After breakfast we took a walk through the city of Saint-Gall, visited the cathedral, and finally visited the Stiftsbibliothek. This famous library used to be the library of the Abbot of the convent of Saint-Gall. I don’t know if the convent is still in operation, but the building where the library is located is now used as a parochial high-school, so this is the one high school that has a world-renowned library of the 18th century (I am pretty sure they don’t let the students loose in the library).

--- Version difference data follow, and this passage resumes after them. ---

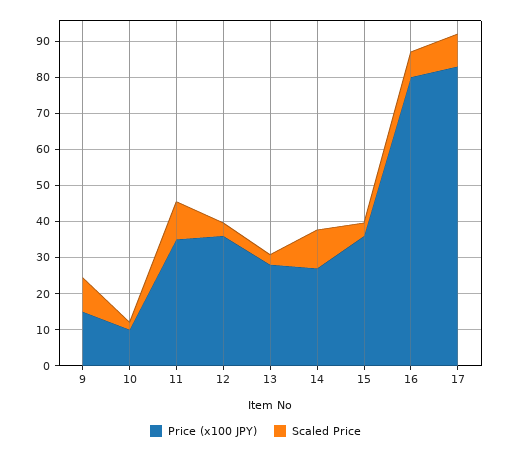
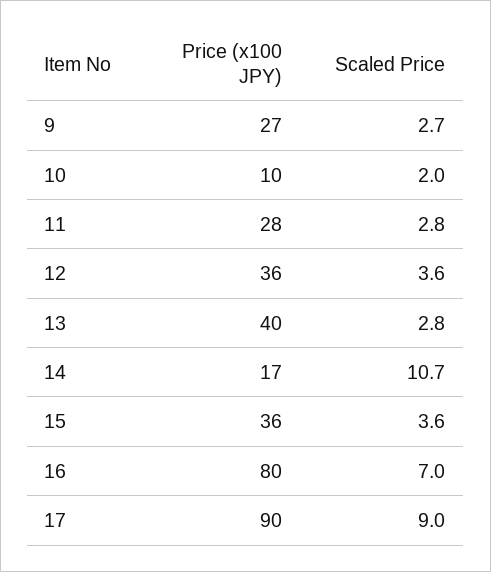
  {
    "Price (x100 JPY)": {
-     "9": 15,
+     "9": 27,
      "10": 10,
-     "11": 35,
+     "11": 28,
      "12": 36,
-     "13": 27.5,
+     "13": 40,
-     "14": 27.5,
+     "14": 17,
      "15": 36,
      "16": 80,
-     "17": 82.5
+     "17": 90
    },
    "Scaled Price": {
-     "9": 10,
+     "9": 2.7,
      "10": 2,
-     "11": 10,
+     "11": 2.8,
      "12": 3.6,
      "13": 2.8,
      "14": 10.7,
      "15": 3.6,
      "16": 7,
      "17": 9
    }
  }

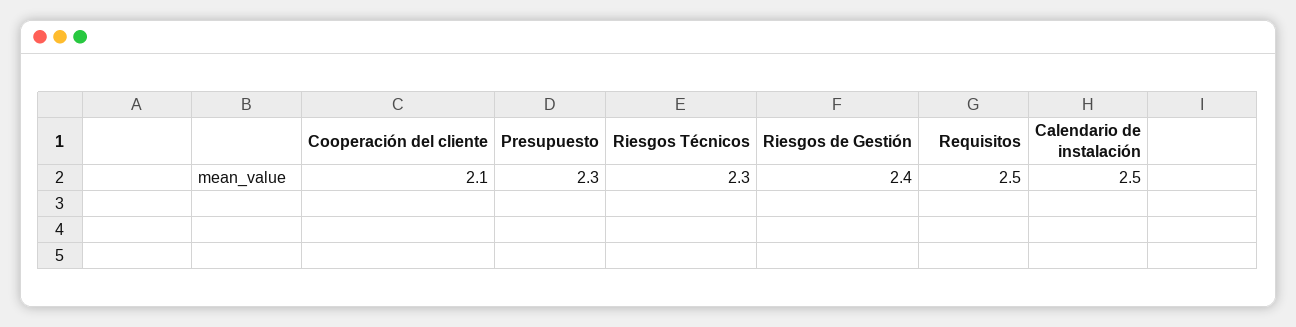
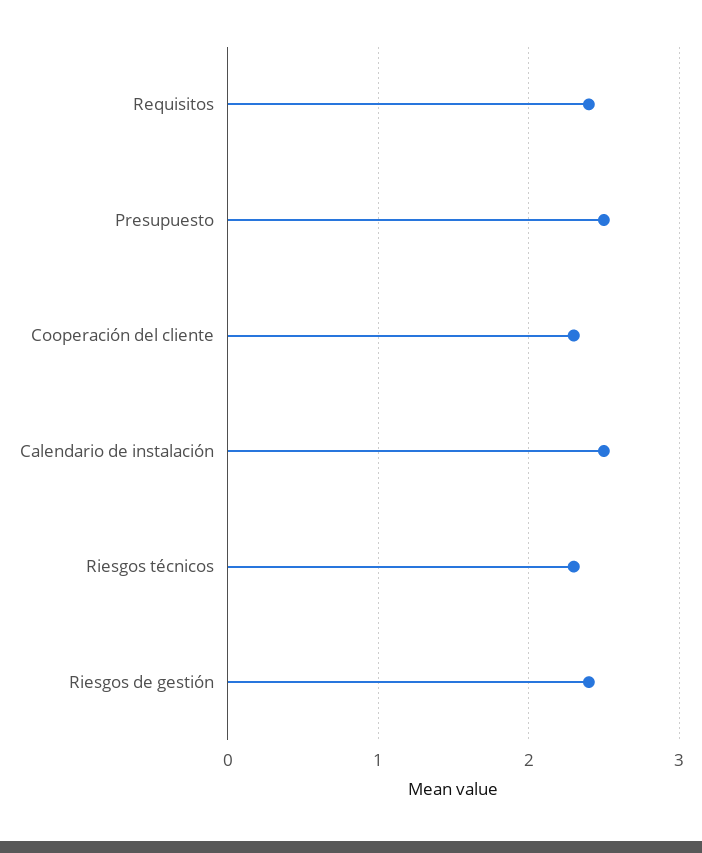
  {
-   "Cooperación del cliente": 2.1,
+   "Cooperación del cliente": 2.3,
-   "Presupuesto": 2.3,
+   "Presupuesto": 2.5,
    "Riesgos Técnicos": 2.3,
    "Riesgos de Gestión": 2.4,
-   "Requisitos": 2.5,
+   "Requisitos": 2.4,
    "Calendario de instalación": 2.5
  }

The library is a real dream for anyone who likes books. It is not very large (but still a lot larger than my library at home), but it has two levels, beautiful bookshelves and display cabinets, and over 150,000 volumes. I could just sit there for hours and hours.
We left Saint-Gall at about noon, headed for Geneve. We were to arrive at 3 pm, but Aurel had to work and would first be able to meet us at 7 pm, so we figured we would be tourists for a few hours. No soon had we left Saint-Gall that a heavy storm started pouring buckets over the highway. Poor Chrissy had to drive all the way to Geneve under the downpour, but as soon as we got to the city the rain stopped and we started out tour. Geneve is a lovely city, nestled against the southeastern shore of Lac Leman. The old city dates back to at least the 10th century, and in the 16th century became the center of the religious reformation. Calvin himself did most of his work in Geneve, and the city became the bastion of the Reform movement in Switzerland (a tradition that is proudly maintained in the city to these days).
Here are some very cool pictures we took from the tower of the cathedral, along the Wall of the Reformation, and along the shore of Lac Leman. The only problem of being a tourist is that you forget to eat, so come 5:30 pm we were pretty hungry. And then we discovered the sad truth about Geneve: These poor people don’t eat! At least they don’t eat between 3 pm and 7 pm, when all restaurants are closed. You can have a beer or an orange juice, but absolutely no food. Coming from Mexico and Germany, where there are eating places in every corner, we were sadly disappointed and ravenous by the time we met Aurel at the train station. Fortunately he is a fabulous host, and after a few minutes chit chat at the house he suggested we go out to his local restaurant, where we once again had a delicious fondue.